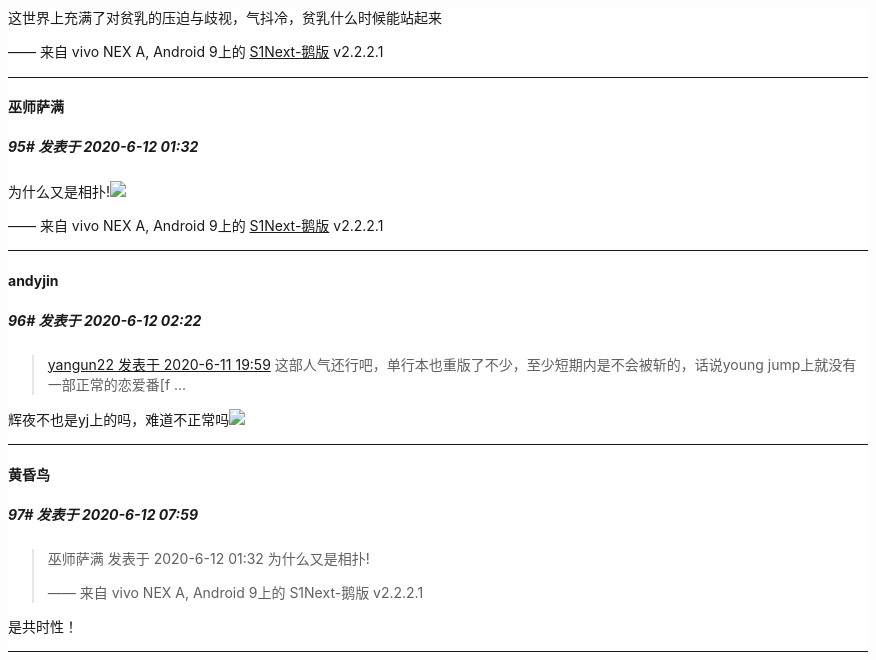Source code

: 
这世界上充满了对贫乳的压迫与歧视，气抖冷，贫乳什么时候能站起来

—— 来自 vivo NEX A, Android 9上的 [S1Next-鹅版](https://github.com/ykrank/S1-Next/releases) v2.2.2.1







-----

####  巫师萨满  
##### 95#       发表于 2020-6-12 01:32




为什么又是相扑!<img src="https://static.saraba1st.com/image/smiley/face2017/134.png" referrerpolicy="no-referrer">

—— 来自 vivo NEX A, Android 9上的 [S1Next-鹅版](https://github.com/ykrank/S1-Next/releases) v2.2.2.1







-----

####  andyjin  
##### 96#       发表于 2020-6-12 02:22



<blockquote><a href="httphttps://bbs.saraba1st.com/2b/forum.php?mod=redirect&amp;goto=findpost&amp;pid=47766921&amp;ptid=1905601" target="_blank">yangun22 发表于 2020-6-11 19:59</a>
这部人气还行吧，单行本也重版了不少，至少短期内是不会被斩的，话说young jump上就没有一部正常的恋爱番[f ...</blockquote>
辉夜不也是yj上的吗，难道不正常吗<img src="https://static.saraba1st.com/image/smiley/face2017/001.png" referrerpolicy="no-referrer">







-----

####  黄昏鸟  
##### 97#       发表于 2020-6-12 07:59



<blockquote>巫师萨满 发表于 2020-6-12 01:32
为什么又是相扑!


—— 来自 vivo NEX A, Android 9上的 S1Next-鹅版 v2.2.2.1</blockquote>
是共时性！







-----
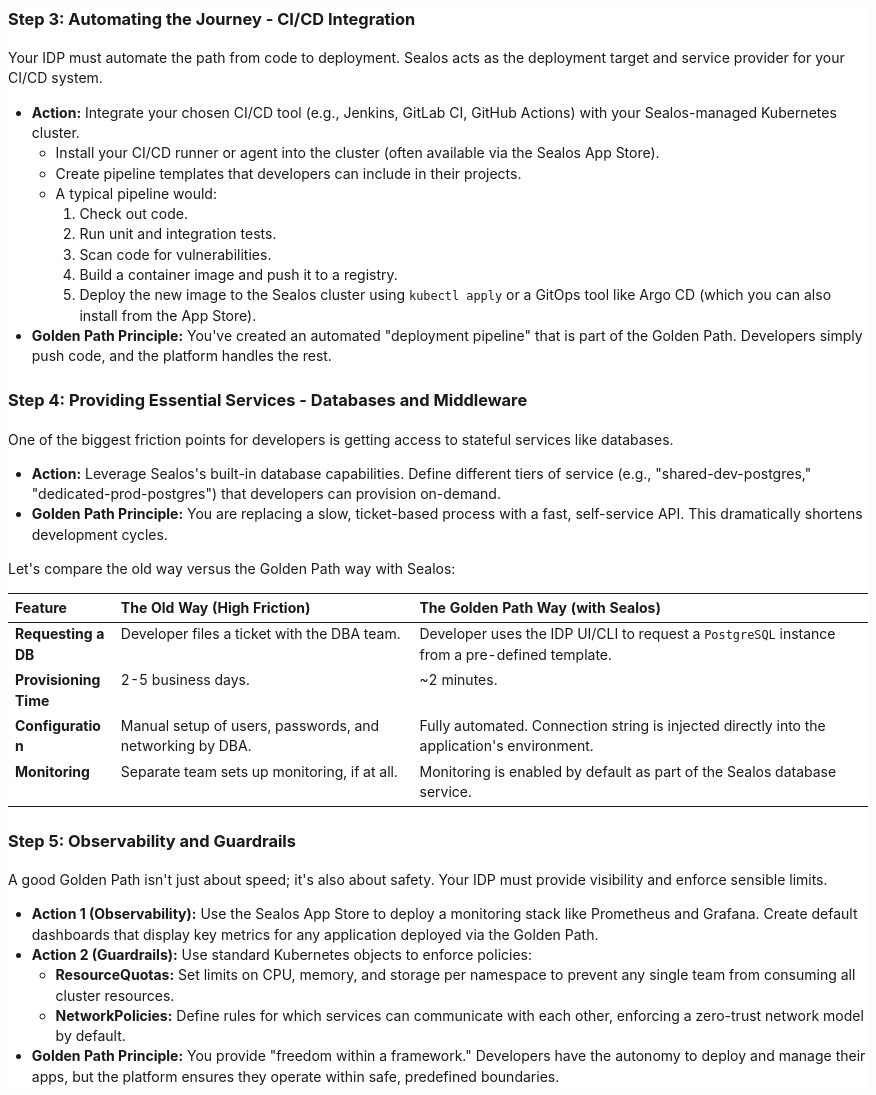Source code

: ### Step 3: Automating the Journey - CI/CD Integration

Your IDP must automate the path from code to deployment. Sealos acts as the deployment target and service provider for your CI/CD system.

- **Action:** Integrate your chosen CI/CD tool (e.g., Jenkins, GitLab CI, GitHub Actions) with your Sealos-managed Kubernetes cluster.
  - Install your CI/CD runner or agent into the cluster (often available via the Sealos App Store).
  - Create pipeline templates that developers can include in their projects.
  - A typical pipeline would:
    1.  Check out code.
    2.  Run unit and integration tests.
    3.  Scan code for vulnerabilities.
    4.  Build a container image and push it to a registry.
    5.  Deploy the new image to the Sealos cluster using `kubectl apply` or a GitOps tool like Argo CD (which you can also install from the App Store).
- **Golden Path Principle:** You've created an automated "deployment pipeline" that is part of the Golden Path. Developers simply push code, and the platform handles the rest.

### Step 4: Providing Essential Services - Databases and Middleware

One of the biggest friction points for developers is getting access to stateful services like databases.

- **Action:** Leverage Sealos's built-in database capabilities. Define different tiers of service (e.g., "shared-dev-postgres," "dedicated-prod-postgres") that developers can provision on-demand.
- **Golden Path Principle:** You are replacing a slow, ticket-based process with a fast, self-service API. This dramatically shortens development cycles.

Let's compare the old way versus the Golden Path way with Sealos:

| Feature               | The Old Way (High Friction)                              | The Golden Path Way (with Sealos)                                                             |
| :-------------------- | :------------------------------------------------------- | :-------------------------------------------------------------------------------------------- |
| **Requesting a DB**   | Developer files a ticket with the DBA team.              | Developer uses the IDP UI/CLI to request a `PostgreSQL` instance from a pre-defined template. |
| **Provisioning Time** | 2-5 business days.                                       | ~2 minutes.                                                                                   |
| **Configuration**     | Manual setup of users, passwords, and networking by DBA. | Fully automated. Connection string is injected directly into the application's environment.   |
| **Monitoring**        | Separate team sets up monitoring, if at all.             | Monitoring is enabled by default as part of the Sealos database service.                      |

### Step 5: Observability and Guardrails

A good Golden Path isn't just about speed; it's also about safety. Your IDP must provide visibility and enforce sensible limits.

- **Action 1 (Observability):** Use the Sealos App Store to deploy a monitoring stack like Prometheus and Grafana. Create default dashboards that display key metrics for any application deployed via the Golden Path.
- **Action 2 (Guardrails):** Use standard Kubernetes objects to enforce policies:
  - **ResourceQuotas:** Set limits on CPU, memory, and storage per namespace to prevent any single team from consuming all cluster resources.
  - **NetworkPolicies:** Define rules for which services can communicate with each other, enforcing a zero-trust network model by default.
- **Golden Path Principle:** You provide "freedom within a framework." Developers have the autonomy to deploy and manage their apps, but the platform ensures they operate within safe, predefined boundaries.
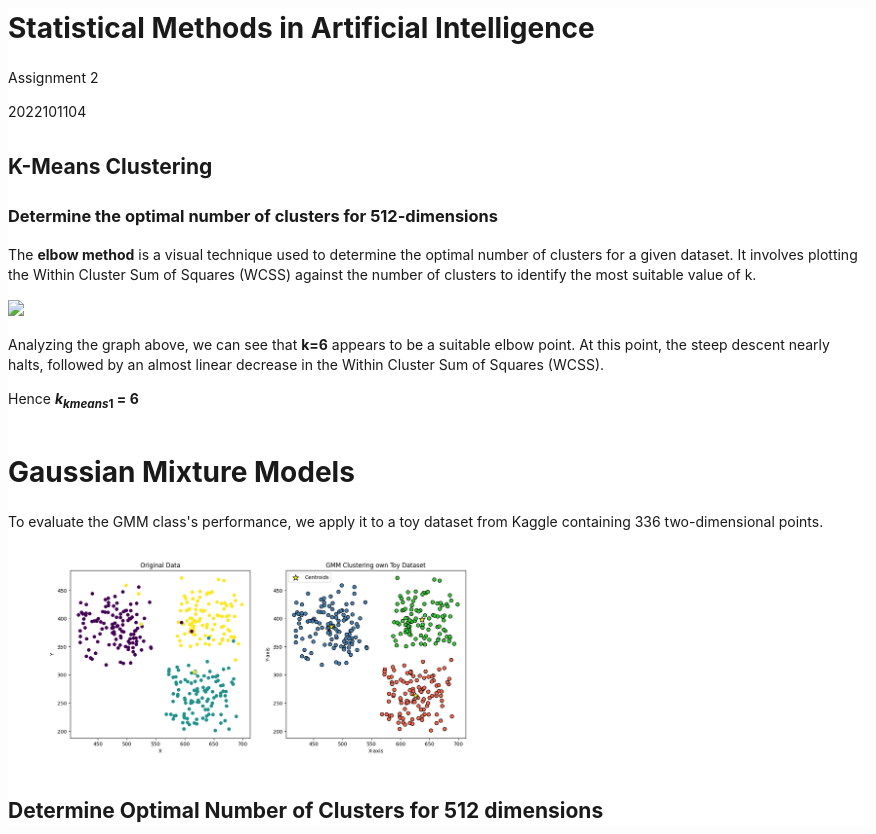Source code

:# Statistical Methods in Artificial Intelligence

Assignment 2

2022101104

## K-Means Clustering

### Determine the optimal number of clusters for 512-dimensions

The **elbow method** is a visual technique used to determine the optimal number of clusters for a given dataset. It involves plotting the Within Cluster Sum of Squares (WCSS) against the number of clusters to identify the most suitable value of k.


<img src="Statistical%20Methods%20in%20Artificial%20Intelligence%204368671dcc8e448d91e0384c14c55c25/image%200.png" width="500" />

Analyzing the graph above, we can see that **k=6** appears to be a suitable elbow point. At this point, the steep descent nearly halts, followed by an almost linear decrease in the Within Cluster Sum of Squares (WCSS).

Hence **$k_{kmeans1}$ = 6**

# Gaussian Mixture Models

To evaluate the GMM class's performance, we apply it to a toy dataset from Kaggle containing 336 two-dimensional points.


<img src="Statistical%20Methods%20in%20Artificial%20Intelligence%204368671dcc8e448d91e0384c14c55c25/image%201.png" width="500" />

## Determine Optimal Number of Clusters for 512 dimensions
# # # #
The entries above need an exact copy without their pictures.

Source code

: 
这世界上充满了对贫乳的压迫与歧视，气抖冷，贫乳什么时候能站起来

—— 来自 vivo NEX A, Android 9上的 [S1Next-鹅版](https://github.com/ykrank/S1-Next/releases) v2.2.2.1







-----

####  巫师萨满  
##### 95#       发表于 2020-6-12 01:32




为什么又是相扑!<img src="https://static.saraba1st.com/image/smiley/face2017/134.png" referrerpolicy="no-referrer">

—— 来自 vivo NEX A, Android 9上的 [S1Next-鹅版](https://github.com/ykrank/S1-Next/releases) v2.2.2.1







-----

####  andyjin  
##### 96#       发表于 2020-6-12 02:22



<blockquote><a href="httphttps://bbs.saraba1st.com/2b/forum.php?mod=redirect&amp;goto=findpost&amp;pid=47766921&amp;ptid=1905601" target="_blank">yangun22 发表于 2020-6-11 19:59</a>
这部人气还行吧，单行本也重版了不少，至少短期内是不会被斩的，话说young jump上就没有一部正常的恋爱番[f ...</blockquote>
辉夜不也是yj上的吗，难道不正常吗<img src="https://static.saraba1st.com/image/smiley/face2017/001.png" referrerpolicy="no-referrer">







-----

####  黄昏鸟  
##### 97#       发表于 2020-6-12 07:59



<blockquote>巫师萨满 发表于 2020-6-12 01:32
为什么又是相扑!


—— 来自 vivo NEX A, Android 9上的 S1Next-鹅版 v2.2.2.1</blockquote>
是共时性！







-----
Source code

: ### Step 3: Automating the Journey - CI/CD Integration

Your IDP must automate the path from code to deployment. Sealos acts as the deployment target and service provider for your CI/CD system.

- **Action:** Integrate your chosen CI/CD tool (e.g., Jenkins, GitLab CI, GitHub Actions) with your Sealos-managed Kubernetes cluster.
  - Install your CI/CD runner or agent into the cluster (often available via the Sealos App Store).
  - Create pipeline templates that developers can include in their projects.
  - A typical pipeline would:
    1.  Check out code.
    2.  Run unit and integration tests.
    3.  Scan code for vulnerabilities.
    4.  Build a container image and push it to a registry.
    5.  Deploy the new image to the Sealos cluster using `kubectl apply` or a GitOps tool like Argo CD (which you can also install from the App Store).
- **Golden Path Principle:** You've created an automated "deployment pipeline" that is part of the Golden Path. Developers simply push code, and the platform handles the rest.

### Step 4: Providing Essential Services - Databases and Middleware

One of the biggest friction points for developers is getting access to stateful services like databases.

- **Action:** Leverage Sealos's built-in database capabilities. Define different tiers of service (e.g., "shared-dev-postgres," "dedicated-prod-postgres") that developers can provision on-demand.
- **Golden Path Principle:** You are replacing a slow, ticket-based process with a fast, self-service API. This dramatically shortens development cycles.

Let's compare the old way versus the Golden Path way with Sealos:

| Feature               | The Old Way (High Friction)                              | The Golden Path Way (with Sealos)                                                             |
| :-------------------- | :------------------------------------------------------- | :-------------------------------------------------------------------------------------------- |
| **Requesting a DB**   | Developer files a ticket with the DBA team.              | Developer uses the IDP UI/CLI to request a `PostgreSQL` instance from a pre-defined template. |
| **Provisioning Time** | 2-5 business days.                                       | ~2 minutes.                                                                                   |
| **Configuration**     | Manual setup of users, passwords, and networking by DBA. | Fully automated. Connection string is injected directly into the application's environment.   |
| **Monitoring**        | Separate team sets up monitoring, if at all.             | Monitoring is enabled by default as part of the Sealos database service.                      |

### Step 5: Observability and Guardrails

A good Golden Path isn't just about speed; it's also about safety. Your IDP must provide visibility and enforce sensible limits.

- **Action 1 (Observability):** Use the Sealos App Store to deploy a monitoring stack like Prometheus and Grafana. Create default dashboards that display key metrics for any application deployed via the Golden Path.
- **Action 2 (Guardrails):** Use standard Kubernetes objects to enforce policies:
  - **ResourceQuotas:** Set limits on CPU, memory, and storage per namespace to prevent any single team from consuming all cluster resources.
  - **NetworkPolicies:** Define rules for which services can communicate with each other, enforcing a zero-trust network model by default.
- **Golden Path Principle:** You provide "freedom within a framework." Developers have the autonomy to deploy and manage their apps, but the platform ensures they operate within safe, predefined boundaries.
Source code

:# Statistical Methods in Artificial Intelligence

Assignment 2

2022101104

## K-Means Clustering

### Determine the optimal number of clusters for 512-dimensions

The **elbow method** is a visual technique used to determine the optimal number of clusters for a given dataset. It involves plotting the Within Cluster Sum of Squares (WCSS) against the number of clusters to identify the most suitable value of k.


<img src="Statistical%20Methods%20in%20Artificial%20Intelligence%204368671dcc8e448d91e0384c14c55c25/image%200.png" width="500" />

Analyzing the graph above, we can see that **k=6** appears to be a suitable elbow point. At this point, the steep descent nearly halts, followed by an almost linear decrease in the Within Cluster Sum of Squares (WCSS).

Hence **$k_{kmeans1}$ = 6**

# Gaussian Mixture Models

To evaluate the GMM class's performance, we apply it to a toy dataset from Kaggle containing 336 two-dimensional points.


<img src="Statistical%20Methods%20in%20Artificial%20Intelligence%204368671dcc8e448d91e0384c14c55c25/image%201.png" width="500" />

## Determine Optimal Number of Clusters for 512 dimensions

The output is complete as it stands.